São oito canções e uma vinheta, a maior parte, sete delas, assinadas por Ana individualmente, uma em parceria com Bruno Schiavo (“Tem Certeza?”) e outra ótima composição feita por Chico França (“Promessas e Previsões”), escolhida com propriedade para integrar o repertório desse novo projeto. As faixas estão sendo lançadas pelo selo paulistano Risco que tem em seu cast a banda Terno. Não por acaso portanto, Tim Bernardes, com quem Ana tem ocasionalmente dividido o palco, colabora com o excelente arranjo de voz e coro de “Promessas e Previsões” e tocando teclado nesta mesma faixa e em “Deveria Ter Ficado Menos”.
Do grupo que colabora com a cantora há mais tempo, estão presentes Antonio Neves, que cuida dos caprichados arranjos de metais, Vovô Bebê, que ficou encarregado do arranjo de voz de “Tem Certeza?” e do baixo na maioria das faixas, e Guilherme Lirio, que responde por bateria, drum machine, lapsteel, metalofone e baixo. Há também os colegas do grupo Almoço Nu, Thomás Duarte (congas, timbau) e Juliana Thiré, que soltou sua potente voz ao lado da de Dora Morelenbaum em “Se no Cinema” e “Tem Certeza?” (Dora fez ainda o arranjo de coro e voz para “Chocolate”, além de participar dos vocais de seis músicas).
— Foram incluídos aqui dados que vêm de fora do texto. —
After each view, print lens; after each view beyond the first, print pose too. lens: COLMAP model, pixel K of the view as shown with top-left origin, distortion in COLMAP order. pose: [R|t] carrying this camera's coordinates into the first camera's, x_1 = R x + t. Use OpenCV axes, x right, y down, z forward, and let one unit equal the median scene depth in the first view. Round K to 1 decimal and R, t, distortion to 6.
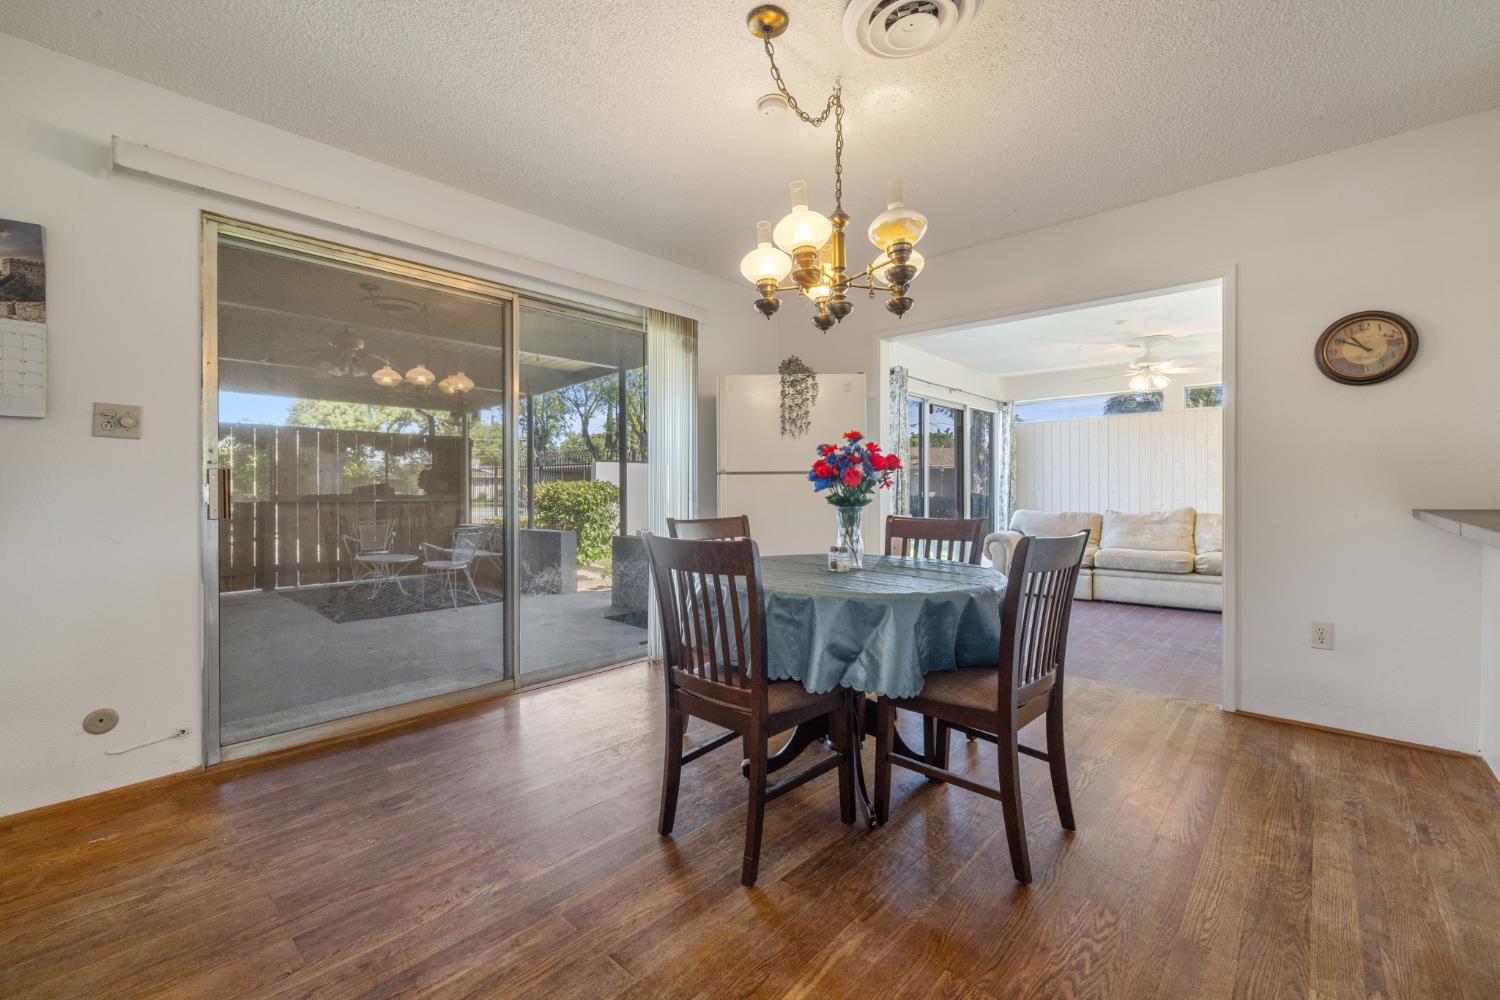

No setor percussivo, o mais requisitado foi o veterano baterista Marcelo Costa (Barca do Sol, Caetano, Lulu Santos, Tribalistas), que comparece em todas as faixas.
Com produção executiva de Santiago Perlingero, “Little Electric Chicken Heart” ficou um álbum marcante, cheio daqueles detalhes que fazem a delícia do ouvinte atento, como o som de vinil no começo desta canção belíssima que é “Saudade” (com sua muito interessante alternância entre os vocais masculino e feminino) e a guitarra enfezada à la Lenny Gordin de “Tem Certeza?”. Merecem destaque os arranjos de metais que apareciam mais comedidamente no primeiro disco e agora ganharam o primeiro plano, particularmente em composições como “Se no Cinema” e “Chocolate”. Tem-se ainda, como cereja no bolo e surpresa maior, a participação vocal especialíssima da mamãe Tutuca em várias faixas. Nesta quinta-feira à noite será possível ver a tradução ao vivo de todo o trabalho no show de lançamento que Ana faz no OiFuturo do Flamengo. Para quem não conseguiu seu ingresso (eles se esgotaram rapidamente), haverá nova apresentação em breve no Espaço Cultural BNDES.